Look, we're all guilty of it. For months now — years, actually — everybody's been asking whether or not Shia LaBeouf is insane. Crazy or faking it? Douchebag or smart self-publicist? Staging an epic piece of performance art that never seems to end? The questions roll easily off the tongue, but perhaps we've been missing the point all along.
Here's my theory: Shia LaBeouf might be a bit mental, or he might be perfectly sane. He's definitely an ace at playing the tabloids at their own game. But the point some of us have been missing is that he's not just a celebrity, or a tabloid fave — he's an actor, an artist, and his talent and body of work are what's really insane, not his state of mind.
Let's just remind ourselves of where this guy started out — even if Shia himself would clearly rather forget...
Before he was a fully-fledged superstar — or an anti-superstar, if you will — Shia kickstarted his career with the lead role in Transformers. If you've seen Transformers, you have my sympathy, and if you haven't then congrats — your life is on the right track.
By the time Wall Street sequel Money Never Sleeps came along, Shia seemed to be taking his art a little more seriously, and in 2013 he unleashed Charlie Countryman.
Unfortunately nobody watched it, but this is where Shia's career starts to get interesting as it becomes obvious he's less bothered about commercial success than he is about making a statement with his work. Rupert Grint also stars, but don't let that put you off.
Arguably Shia's biggest artistic statement to date, though, was a certain, sexually-charged five-hour epic...
Lars von Trier lays claim to the title of one of today's most visceral directors, and with Nymphomaniac he pushed the boundaries of sex on the big screen. Shia gives probably his finest performance to date in the film, but don't just take my word for it — check it out for yourself on Netflix. Another brilliant performance came in the form of 2016's coming of age drama American Honey.

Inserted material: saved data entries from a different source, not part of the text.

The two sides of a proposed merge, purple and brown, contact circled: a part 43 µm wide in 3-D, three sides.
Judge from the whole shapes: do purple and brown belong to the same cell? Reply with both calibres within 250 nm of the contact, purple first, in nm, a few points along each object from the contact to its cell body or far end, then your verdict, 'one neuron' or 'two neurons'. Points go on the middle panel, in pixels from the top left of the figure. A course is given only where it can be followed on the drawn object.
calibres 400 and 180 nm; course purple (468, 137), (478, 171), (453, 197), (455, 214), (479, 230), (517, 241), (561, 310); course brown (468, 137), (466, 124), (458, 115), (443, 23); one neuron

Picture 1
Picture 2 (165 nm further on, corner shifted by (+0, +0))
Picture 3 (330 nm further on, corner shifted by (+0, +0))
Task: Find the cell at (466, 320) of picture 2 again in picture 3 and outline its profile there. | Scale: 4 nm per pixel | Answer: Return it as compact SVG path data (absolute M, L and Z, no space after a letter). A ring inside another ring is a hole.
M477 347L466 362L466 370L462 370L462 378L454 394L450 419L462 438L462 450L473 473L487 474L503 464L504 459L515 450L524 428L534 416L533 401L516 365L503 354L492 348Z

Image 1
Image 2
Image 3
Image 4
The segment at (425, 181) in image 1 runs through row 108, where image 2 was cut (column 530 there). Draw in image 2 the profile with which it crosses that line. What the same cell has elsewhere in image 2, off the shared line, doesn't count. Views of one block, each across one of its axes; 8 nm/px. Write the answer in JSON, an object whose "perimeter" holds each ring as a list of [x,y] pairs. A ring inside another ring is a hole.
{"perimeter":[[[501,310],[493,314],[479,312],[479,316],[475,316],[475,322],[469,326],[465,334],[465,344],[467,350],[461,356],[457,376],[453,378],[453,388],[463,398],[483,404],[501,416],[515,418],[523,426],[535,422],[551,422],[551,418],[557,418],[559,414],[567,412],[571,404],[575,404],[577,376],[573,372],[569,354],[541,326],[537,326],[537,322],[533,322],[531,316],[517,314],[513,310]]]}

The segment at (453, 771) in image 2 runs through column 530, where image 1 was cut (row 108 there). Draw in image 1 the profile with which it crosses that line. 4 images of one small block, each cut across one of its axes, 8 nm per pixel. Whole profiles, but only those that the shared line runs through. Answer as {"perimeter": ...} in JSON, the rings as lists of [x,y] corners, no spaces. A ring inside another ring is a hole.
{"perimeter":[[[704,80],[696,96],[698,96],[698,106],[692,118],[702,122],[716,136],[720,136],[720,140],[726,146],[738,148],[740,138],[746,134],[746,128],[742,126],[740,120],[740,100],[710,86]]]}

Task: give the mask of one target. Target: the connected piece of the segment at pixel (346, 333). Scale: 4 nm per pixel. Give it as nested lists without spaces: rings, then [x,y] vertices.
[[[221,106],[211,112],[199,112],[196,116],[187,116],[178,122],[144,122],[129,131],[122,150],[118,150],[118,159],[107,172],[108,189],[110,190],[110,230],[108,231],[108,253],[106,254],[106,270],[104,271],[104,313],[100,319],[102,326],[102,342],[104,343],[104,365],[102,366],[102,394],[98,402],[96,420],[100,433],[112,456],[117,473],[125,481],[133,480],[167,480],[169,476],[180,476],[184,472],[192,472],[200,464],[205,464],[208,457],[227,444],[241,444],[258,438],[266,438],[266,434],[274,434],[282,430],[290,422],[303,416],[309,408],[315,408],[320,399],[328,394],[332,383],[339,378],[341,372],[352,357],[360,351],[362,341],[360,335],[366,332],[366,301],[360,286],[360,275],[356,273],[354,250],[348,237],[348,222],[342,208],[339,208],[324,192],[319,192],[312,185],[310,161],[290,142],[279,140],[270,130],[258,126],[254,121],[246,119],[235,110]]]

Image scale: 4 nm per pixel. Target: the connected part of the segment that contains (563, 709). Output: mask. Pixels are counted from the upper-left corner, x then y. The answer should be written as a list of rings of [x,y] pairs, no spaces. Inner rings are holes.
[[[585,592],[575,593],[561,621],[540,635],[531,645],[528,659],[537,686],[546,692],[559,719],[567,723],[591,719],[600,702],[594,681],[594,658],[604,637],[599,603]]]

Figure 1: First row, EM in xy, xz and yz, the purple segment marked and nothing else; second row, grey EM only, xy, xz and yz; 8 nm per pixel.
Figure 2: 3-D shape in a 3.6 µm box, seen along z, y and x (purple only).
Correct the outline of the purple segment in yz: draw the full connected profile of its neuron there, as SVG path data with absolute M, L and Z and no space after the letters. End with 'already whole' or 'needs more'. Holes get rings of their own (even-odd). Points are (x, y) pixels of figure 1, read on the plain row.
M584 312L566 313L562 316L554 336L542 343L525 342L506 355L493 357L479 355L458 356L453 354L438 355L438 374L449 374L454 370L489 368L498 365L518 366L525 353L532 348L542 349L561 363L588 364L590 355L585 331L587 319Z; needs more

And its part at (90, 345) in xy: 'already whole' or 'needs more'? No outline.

Before #ALLMYMOVIES began, the world wrote it off as just another publicity stunt from that guy who wore a bag on his head on the red carpet. But the tide of opinion began to turn as we realized that there was more to Shia than these tiring labels. Writing for Vanity Fair, Katey Rich sums it up best:
"Is this the beginning of a whole new Shia LaBeouf, at least in how the public perceives him? Who knows — it might only take one more Walgreens arrest for people to go back to thinking of him as pretentious and entitled. But by opening up in this way, first with his facial expressions on the live stream and then in this remarkable interview, LaBeouf really has accomplished what he set out to do: letting us see him as a human again. Here’s hoping it lasts."
Whether you love him or hate him, it's difficult to deny that Shia has turned his own existence into a piece of ongoing art, and his unpredictable filmography is a major element of that. So next time somebody asks you "do you think Shia LaBeouf is crazy?", perhaps your answer will be a little different.
Shia, we salute you, and we can't wait to see what's next.